Watkin to retire from Recreation therapy at continuing care | DrumhellerMail
Last updateSat, 19 May 2018 9pm

Watkin to retire from Recreation therapy at continuing care


    A woman who has dedicated nearly 40 years to making the lives of seniors in the community better, is retiring after a long, rewarding career.
    Maxine Watkin has worked in recreation therapy for seniors in Drumheller since 1977. At the end of the month, she will be retiring.  
    “If I would have stayed until July, I would have worked 40 years in recreation,” she chuckles.
    Her job is important to the hospital and the long-term residents.
    “What we do is try to improve the lives of the long-term residents there,” she explains. “We do many things, from mental aerobics to exercises to playing noodle hockey to baking. We try to cover all the domains. Our goal is to try to make life better for those people and fill in their time.”
    On Monday, they were hosting a pizza party for lunch.
    She began her career after graduating in 1965 as a certified nursing aid. She came to Drumheller on one of her postings.  Here she met her husband Dave and they were married. They left the valley a few years later for Red Deer and then Calgary, where she worked at the Baker Sanatorium.
    When Dave was transferred back to Drumheller, she began work in acute care. Shift work can be difficult for a young parent and she jumped when there was a chance to get into recreation.
    “In 1977, I transferred over to the recreation program, I was lucky to get in there,” she said.
    This was at the very beginning of providing recreation for seniors, and they were charting new territory.
    She says it is very rewarding work.
    “My goal was to always treat them the way I would want to be treated, or my parents or loved ones. Over the 40 years, a lot of the residents I have known, I also had their parents as clients,” she said. “It hasn’t really been work, it has been a pleasure to be there. I love my work, so it was easy.”
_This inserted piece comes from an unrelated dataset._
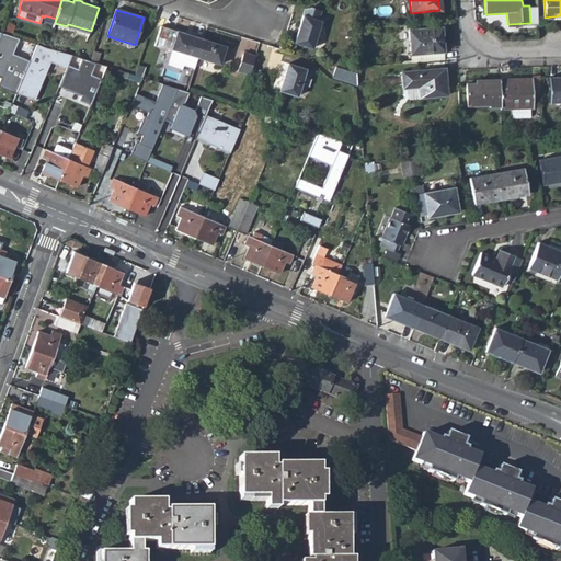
[(304,14),(295,43),(312,48),(321,20),(304,14)]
    She adds that it can be a very emotionally taxing job.
    ‘You get close to them and then you lose them, or you see them with their health deteriorating.  Years ago I heard ‘you have to go to work, and then you leave it there when you go home.’ That’s hard.”
    It will also be a difficult day on the 31st. She says adding she is surrounded by great co-workers.
       “I work with a wonderful team of girls and that has made life easy for me too. When you spend five days out of seven with them, I will really miss them when I retire.”
     As for retirement, she plans on working more in the garden and spending more time with Dave.
    “We are always proud of our yard,” she said.